Asia/US. Tracking overnight Wall St rally, Asian markets ended stronger as the softer -than expected reading on July CPI print (8.5%, forecast: 8.7%) that could reduce chances for a more aggressive rate hike in the 20-21 Sep FOMC meeting, boosted the market sentiment. Overnight, although July PPI showed a surprise decline from June (+9.8% YoY vs June: +10.4% YoY), Dow closed flat at 33,376 (+27.16 pts or +0.08%) whilst Nasdaq ( -74.8 pts or -0.58%) ended slightly lower at 12,779 as the rising 10-Y US yield (2.89%, +0.11%) dampened tech stocks. Nevertheless, bets that the Federal Reserve isn’t likely to dramatically step up the pace of monetary policy continue to gain traction, with the odds of a 75 basis point hike in September falling to 19% from 34% a day earlier.

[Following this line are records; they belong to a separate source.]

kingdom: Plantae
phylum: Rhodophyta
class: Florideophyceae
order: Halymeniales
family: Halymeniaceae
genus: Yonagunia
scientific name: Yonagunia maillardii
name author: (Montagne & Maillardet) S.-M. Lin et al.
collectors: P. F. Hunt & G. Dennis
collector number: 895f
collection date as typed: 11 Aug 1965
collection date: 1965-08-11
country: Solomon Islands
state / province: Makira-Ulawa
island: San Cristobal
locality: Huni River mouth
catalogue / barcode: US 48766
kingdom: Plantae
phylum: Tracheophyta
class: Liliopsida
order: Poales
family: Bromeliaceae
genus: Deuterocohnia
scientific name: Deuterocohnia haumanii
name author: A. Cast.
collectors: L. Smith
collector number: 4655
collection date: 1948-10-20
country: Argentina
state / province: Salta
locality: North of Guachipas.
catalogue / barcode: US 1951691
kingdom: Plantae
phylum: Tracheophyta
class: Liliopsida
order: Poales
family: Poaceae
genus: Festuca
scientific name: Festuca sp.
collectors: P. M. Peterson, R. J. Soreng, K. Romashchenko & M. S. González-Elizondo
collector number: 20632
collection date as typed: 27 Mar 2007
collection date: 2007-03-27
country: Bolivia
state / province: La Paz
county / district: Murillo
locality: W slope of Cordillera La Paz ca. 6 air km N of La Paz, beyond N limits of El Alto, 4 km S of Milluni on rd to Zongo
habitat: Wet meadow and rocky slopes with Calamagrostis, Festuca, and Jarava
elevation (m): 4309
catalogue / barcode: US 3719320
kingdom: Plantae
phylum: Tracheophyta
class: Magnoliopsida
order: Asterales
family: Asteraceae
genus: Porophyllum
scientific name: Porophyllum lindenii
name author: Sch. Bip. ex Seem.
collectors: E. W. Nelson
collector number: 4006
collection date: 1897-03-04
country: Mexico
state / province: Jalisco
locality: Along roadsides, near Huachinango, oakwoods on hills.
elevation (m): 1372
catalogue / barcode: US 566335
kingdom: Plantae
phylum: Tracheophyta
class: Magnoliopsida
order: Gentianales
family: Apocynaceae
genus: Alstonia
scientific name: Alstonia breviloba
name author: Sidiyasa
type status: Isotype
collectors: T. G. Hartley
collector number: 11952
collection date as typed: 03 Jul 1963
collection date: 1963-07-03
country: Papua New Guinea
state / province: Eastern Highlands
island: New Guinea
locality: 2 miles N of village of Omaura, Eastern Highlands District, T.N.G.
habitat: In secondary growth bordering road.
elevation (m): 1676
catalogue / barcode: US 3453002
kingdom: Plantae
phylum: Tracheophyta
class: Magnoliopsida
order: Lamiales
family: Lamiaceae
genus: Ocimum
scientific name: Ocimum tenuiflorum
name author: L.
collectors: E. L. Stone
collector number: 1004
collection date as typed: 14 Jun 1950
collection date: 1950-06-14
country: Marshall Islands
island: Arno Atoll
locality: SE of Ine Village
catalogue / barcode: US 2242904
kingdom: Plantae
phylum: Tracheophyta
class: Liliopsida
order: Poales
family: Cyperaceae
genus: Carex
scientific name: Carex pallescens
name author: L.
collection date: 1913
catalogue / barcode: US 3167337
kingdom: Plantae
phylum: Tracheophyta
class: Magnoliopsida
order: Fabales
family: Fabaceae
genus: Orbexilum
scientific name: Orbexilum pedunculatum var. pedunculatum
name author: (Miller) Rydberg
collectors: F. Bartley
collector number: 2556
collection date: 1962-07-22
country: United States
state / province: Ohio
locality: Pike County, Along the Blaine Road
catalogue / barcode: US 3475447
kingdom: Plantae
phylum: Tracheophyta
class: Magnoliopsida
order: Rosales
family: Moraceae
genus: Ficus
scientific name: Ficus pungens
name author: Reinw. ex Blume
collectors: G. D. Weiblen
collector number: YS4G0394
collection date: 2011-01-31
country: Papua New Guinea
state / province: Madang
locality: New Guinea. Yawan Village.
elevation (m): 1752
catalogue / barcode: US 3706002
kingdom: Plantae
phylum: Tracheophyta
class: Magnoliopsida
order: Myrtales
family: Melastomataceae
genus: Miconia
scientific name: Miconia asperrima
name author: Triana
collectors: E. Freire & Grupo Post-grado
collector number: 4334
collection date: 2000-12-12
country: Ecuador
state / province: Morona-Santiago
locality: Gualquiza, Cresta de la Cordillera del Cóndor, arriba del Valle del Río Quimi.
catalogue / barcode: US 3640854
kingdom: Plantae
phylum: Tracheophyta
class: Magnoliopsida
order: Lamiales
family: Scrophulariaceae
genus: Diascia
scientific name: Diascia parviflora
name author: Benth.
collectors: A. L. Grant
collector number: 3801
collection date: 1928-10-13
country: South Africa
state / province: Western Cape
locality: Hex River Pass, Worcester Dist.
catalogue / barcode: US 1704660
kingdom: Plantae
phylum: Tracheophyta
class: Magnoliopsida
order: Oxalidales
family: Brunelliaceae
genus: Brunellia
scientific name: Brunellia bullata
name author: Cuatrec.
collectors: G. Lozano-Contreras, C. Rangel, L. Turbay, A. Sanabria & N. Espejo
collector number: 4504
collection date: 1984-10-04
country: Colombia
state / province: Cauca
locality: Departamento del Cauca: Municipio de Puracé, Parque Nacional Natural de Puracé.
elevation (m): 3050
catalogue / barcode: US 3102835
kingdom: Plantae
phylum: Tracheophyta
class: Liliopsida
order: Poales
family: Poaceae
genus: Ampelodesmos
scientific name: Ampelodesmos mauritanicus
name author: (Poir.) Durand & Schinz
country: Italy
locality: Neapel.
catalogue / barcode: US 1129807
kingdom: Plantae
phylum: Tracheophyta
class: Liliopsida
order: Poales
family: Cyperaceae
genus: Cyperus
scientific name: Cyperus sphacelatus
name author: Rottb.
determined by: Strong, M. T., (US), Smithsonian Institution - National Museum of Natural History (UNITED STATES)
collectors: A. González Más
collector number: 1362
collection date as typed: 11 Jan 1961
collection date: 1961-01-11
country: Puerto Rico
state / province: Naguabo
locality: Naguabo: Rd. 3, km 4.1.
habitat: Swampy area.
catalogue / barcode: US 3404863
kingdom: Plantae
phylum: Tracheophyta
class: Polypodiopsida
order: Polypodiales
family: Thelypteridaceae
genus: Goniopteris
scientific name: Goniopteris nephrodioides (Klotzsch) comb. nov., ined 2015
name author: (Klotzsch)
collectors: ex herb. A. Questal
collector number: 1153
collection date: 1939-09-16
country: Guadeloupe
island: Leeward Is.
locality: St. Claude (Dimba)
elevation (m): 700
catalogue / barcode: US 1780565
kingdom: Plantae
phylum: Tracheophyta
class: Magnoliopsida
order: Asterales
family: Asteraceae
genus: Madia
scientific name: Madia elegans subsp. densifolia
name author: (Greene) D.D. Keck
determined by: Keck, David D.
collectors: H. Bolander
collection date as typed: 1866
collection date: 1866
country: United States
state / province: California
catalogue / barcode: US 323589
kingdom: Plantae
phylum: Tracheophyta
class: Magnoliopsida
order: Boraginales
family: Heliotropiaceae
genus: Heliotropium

Malaysia: Tracking the regional market, KLCI ended 13pts higher to 1505.6, led by the strong rebound in heavyweights such as PMETAL, INARI, DIALOG and HLFG. In line with the overnight Nasdaq rally, KLTECH advanced 4.2% to 67.1, with PENTA, FRONTKN and UWC being the top performers. Market breadth (gainers/losers) improved to 2.41 from 0.40 a day ago in tandem with higher daily volume of 2.54bn (+17%) worth RM1.96bn (+16%).

TECHNICAL OUTLOOK: KLCI

Barring any sharp pullback below 1,475-1,483 supports, we reckon that the rally from 1,408 remains intact, and may revisit 1,512 (50% FR), 1,523 (100D MA) and 1,533 (200D MA) next after a brief consolidation, reflected by the weakening MACD and RSI. Conversely, a breakdown below the key supports may trigger further selldown toward 1,428-1,457 levels.

MARKET OUTLOOK

The recent rally in Wall St due to the slightly eased inflation date is expected to spur KLCI to revisit the stiff 1,500 to 1,512 (50% FR) overhead hurdles, posting a short-term trading opportunity in Bursa Malaysia. Over the mid-term, however, underlying sentiment could stay cautious as we brace for the ongoing Aug reporting season (to gauge how the labour shortage, rising raw material costs, higher minimum wage and supply chain issues affect corporate earnings) and Malaysia’s 2Q22 GDP print on 12 Aug. Meanwhile, expectations of a slower 2H22 GDP growth in Malaysia amid rising interest rates and global economic slowdown, speculation of an early GE15 before Dec 2022, as well as escalating US-China tensions may continue to dampen sentiment, capping upside near 1,523 (100D MA), 1,533 (200D MA) and 1,571 (76.4% FR) levels next.